YOUR INSTRUCTIONS: Which lines in the data below contain the word "first"? Pull each of them out.

INPUT:
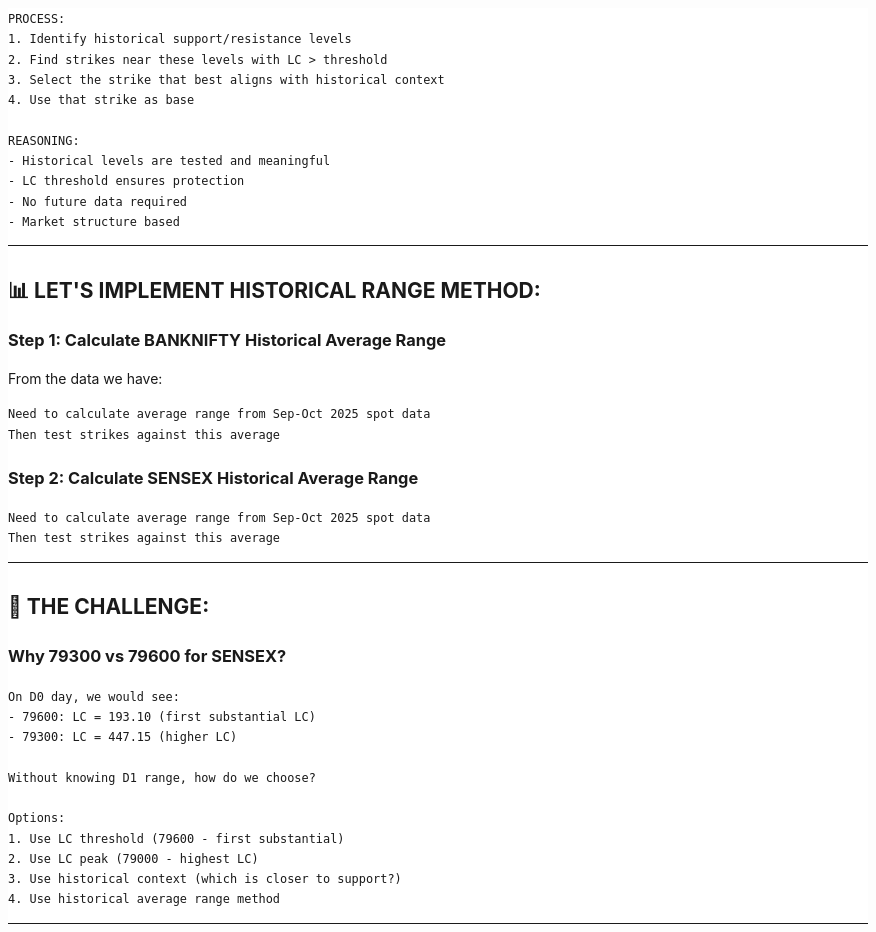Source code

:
 ```
PROCESS:
1. Identify historical support/resistance levels
2. Find strikes near these levels with LC > threshold
3. Select the strike that best aligns with historical context
4. Use that strike as base

REASONING:
- Historical levels are tested and meaningful
- LC threshold ensures protection
- No future data required
- Market structure based
```

---

## 📊 **LET'S IMPLEMENT HISTORICAL RANGE METHOD:**

### **Step 1: Calculate BANKNIFTY Historical Average Range**

From the data we have:
```
Need to calculate average range from Sep-Oct 2025 spot data
Then test strikes against this average
```

### **Step 2: Calculate SENSEX Historical Average Range**

```
Need to calculate average range from Sep-Oct 2025 spot data  
Then test strikes against this average
```

---

## 🎯 **THE CHALLENGE:**

### **Why 79300 vs 79600 for SENSEX?**

```
On D0 day, we would see:
- 79600: LC = 193.10 (first substantial LC)
- 79300: LC = 447.15 (higher LC)

Without knowing D1 range, how do we choose?

Options:
1. Use LC threshold (79600 - first substantial)
2. Use LC peak (79000 - highest LC)  
3. Use historical context (which is closer to support?)
4. Use historical average range method
```

---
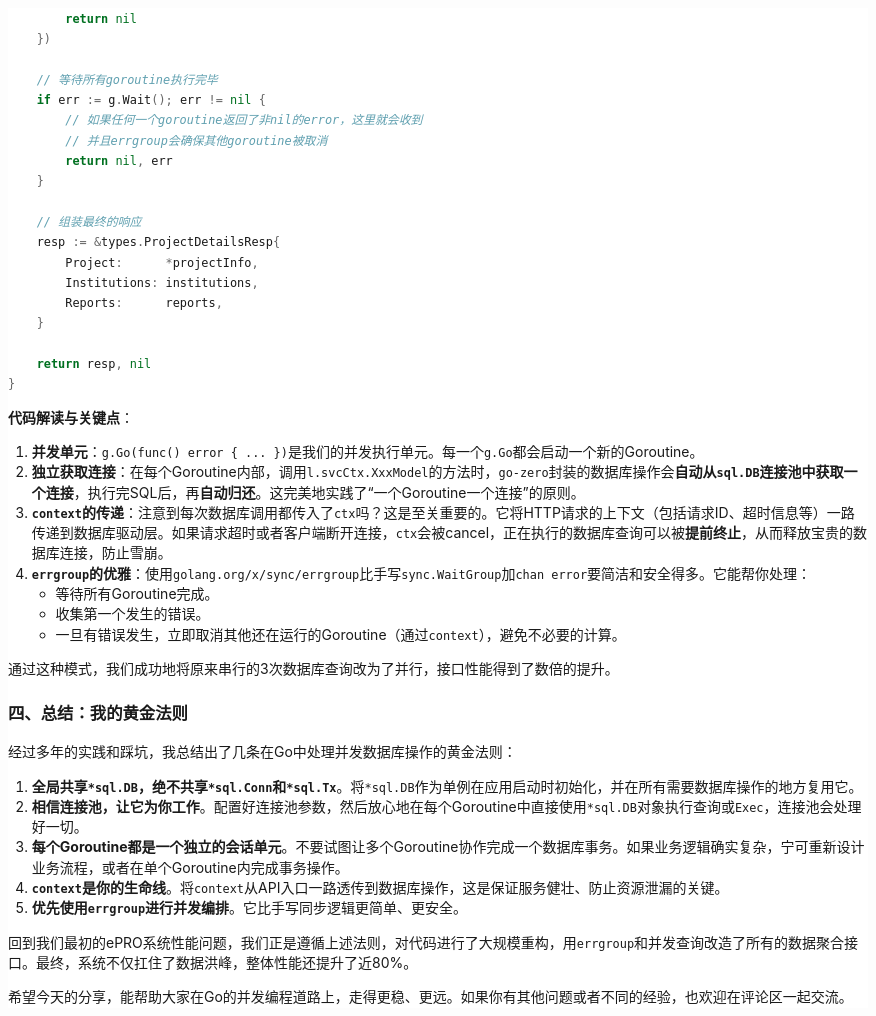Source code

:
 ```go
		return nil
	})

	// 等待所有goroutine执行完毕
	if err := g.Wait(); err != nil {
		// 如果任何一个goroutine返回了非nil的error，这里就会收到
		// 并且errgroup会确保其他goroutine被取消
		return nil, err
	}

	// 组装最终的响应
	resp := &types.ProjectDetailsResp{
		Project:      *projectInfo,
		Institutions: institutions,
		Reports:      reports,
	}

	return resp, nil
}
```

**代码解读与关键点**：

1.  **并发单元**：`g.Go(func() error { ... })`是我们的并发执行单元。每一个`g.Go`都会启动一个新的Goroutine。
2.  **独立获取连接**：在每个Goroutine内部，调用`l.svcCtx.XxxModel`的方法时，`go-zero`封装的数据库操作会**自动从`sql.DB`连接池中获取一个连接**，执行完SQL后，再**自动归还**。这完美地实践了“一个Goroutine一个连接”的原则。
3.  **`context`的传递**：注意到每次数据库调用都传入了`ctx`吗？这是至关重要的。它将HTTP请求的上下文（包括请求ID、超时信息等）一路传递到数据库驱动层。如果请求超时或者客户端断开连接，`ctx`会被cancel，正在执行的数据库查询可以被**提前终止**，从而释放宝贵的数据库连接，防止雪崩。
4.  **`errgroup`的优雅**：使用`golang.org/x/sync/errgroup`比手写`sync.WaitGroup`加`chan error`要简洁和安全得多。它能帮你处理：
    *   等待所有Goroutine完成。
    *   收集第一个发生的错误。
    *   一旦有错误发生，立即取消其他还在运行的Goroutine（通过`context`），避免不必要的计算。

通过这种模式，我们成功地将原来串行的3次数据库查询改为了并行，接口性能得到了数倍的提升。

### 四、总结：我的黄金法则

经过多年的实践和踩坑，我总结出了几条在Go中处理并发数据库操作的黄金法则：

1.  **全局共享`*sql.DB`，绝不共享`*sql.Conn`和`*sql.Tx`**。将`*sql.DB`作为单例在应用启动时初始化，并在所有需要数据库操作的地方复用它。
2.  **相信连接池，让它为你工作**。配置好连接池参数，然后放心地在每个Goroutine中直接使用`*sql.DB`对象执行查询或`Exec`，连接池会处理好一切。
3.  **每个Goroutine都是一个独立的会话单元**。不要试图让多个Goroutine协作完成一个数据库事务。如果业务逻辑确实复杂，宁可重新设计业务流程，或者在单个Goroutine内完成事务操作。
4.  **`context`是你的生命线**。将`context`从API入口一路透传到数据库操作，这是保证服务健壮、防止资源泄漏的关键。
5.  **优先使用`errgroup`进行并发编排**。它比手写同步逻辑更简单、更安全。

回到我们最初的ePRO系统性能问题，我们正是遵循上述法则，对代码进行了大规模重构，用`errgroup`和并发查询改造了所有的数据聚合接口。最终，系统不仅扛住了数据洪峰，整体性能还提升了近80%。

希望今天的分享，能帮助大家在Go的并发编程道路上，走得更稳、更远。如果你有其他问题或者不同的经验，也欢迎在评论区一起交流。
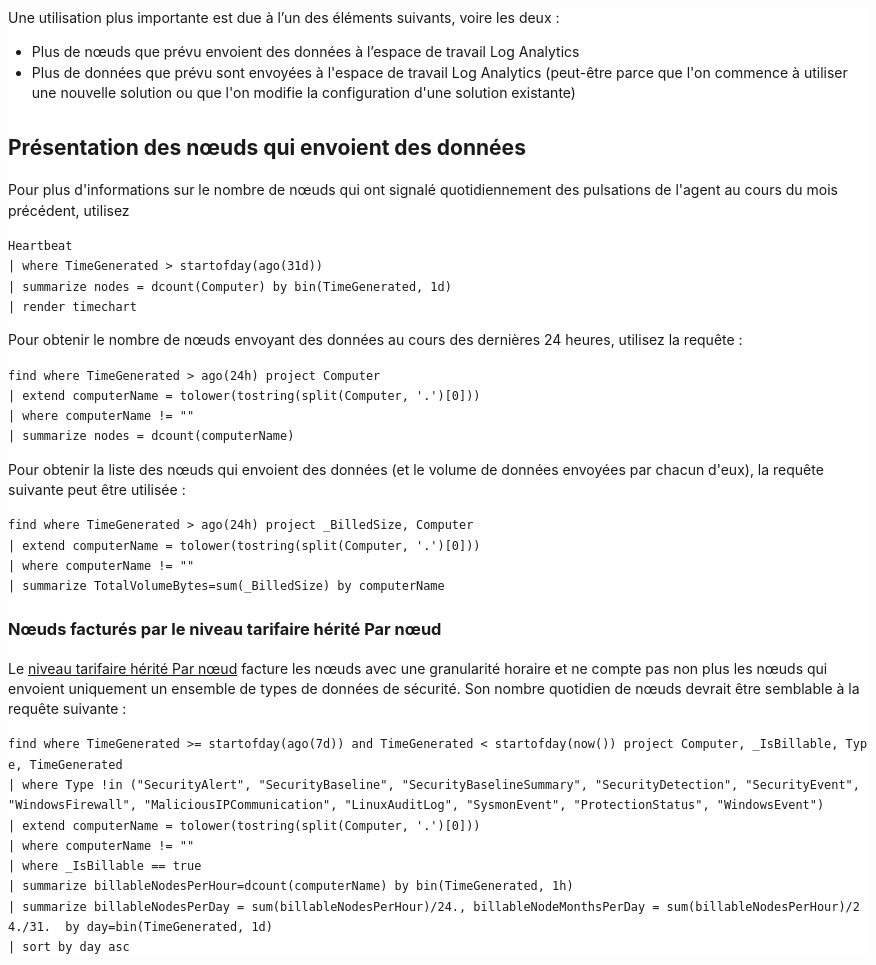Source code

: Une utilisation plus importante est due à l’un des éléments suivants, voire les deux :
- Plus de nœuds que prévu envoient des données à l’espace de travail Log Analytics
- Plus de données que prévu sont envoyées à l'espace de travail Log Analytics (peut-être parce que l'on commence à utiliser une nouvelle solution ou que l'on modifie la configuration d'une solution existante)

## <a name="understanding-nodes-sending-data"></a>Présentation des nœuds qui envoient des données

Pour plus d'informations sur le nombre de nœuds qui ont signalé quotidiennement des pulsations de l'agent au cours du mois précédent, utilisez

```kusto
Heartbeat 
| where TimeGenerated > startofday(ago(31d))
| summarize nodes = dcount(Computer) by bin(TimeGenerated, 1d)    
| render timechart
```
Pour obtenir le nombre de nœuds envoyant des données au cours des dernières 24 heures, utilisez la requête : 

```kusto
find where TimeGenerated > ago(24h) project Computer
| extend computerName = tolower(tostring(split(Computer, '.')[0]))
| where computerName != ""
| summarize nodes = dcount(computerName)
```

Pour obtenir la liste des nœuds qui envoient des données (et le volume de données envoyées par chacun d'eux), la requête suivante peut être utilisée :

```kusto
find where TimeGenerated > ago(24h) project _BilledSize, Computer
| extend computerName = tolower(tostring(split(Computer, '.')[0]))
| where computerName != ""
| summarize TotalVolumeBytes=sum(_BilledSize) by computerName
```

### <a name="nodes-billed-by-the-legacy-per-node-pricing-tier"></a>Nœuds facturés par le niveau tarifaire hérité Par nœud

Le [niveau tarifaire hérité Par nœud](#legacy-pricing-tiers) facture les nœuds avec une granularité horaire et ne compte pas non plus les nœuds qui envoient uniquement un ensemble de types de données de sécurité. Son nombre quotidien de nœuds devrait être semblable à la requête suivante :

```kusto
find where TimeGenerated >= startofday(ago(7d)) and TimeGenerated < startofday(now()) project Computer, _IsBillable, Type, TimeGenerated
| where Type !in ("SecurityAlert", "SecurityBaseline", "SecurityBaselineSummary", "SecurityDetection", "SecurityEvent", "WindowsFirewall", "MaliciousIPCommunication", "LinuxAuditLog", "SysmonEvent", "ProtectionStatus", "WindowsEvent")
| extend computerName = tolower(tostring(split(Computer, '.')[0]))
| where computerName != ""
| where _IsBillable == true
| summarize billableNodesPerHour=dcount(computerName) by bin(TimeGenerated, 1h)
| summarize billableNodesPerDay = sum(billableNodesPerHour)/24., billableNodeMonthsPerDay = sum(billableNodesPerHour)/24./31.  by day=bin(TimeGenerated, 1d)
| sort by day asc
```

FINAL ANSWER:
- 79600: LC = 193.10 (first substantial LC)
1. Use LC threshold (79600 - first substantial)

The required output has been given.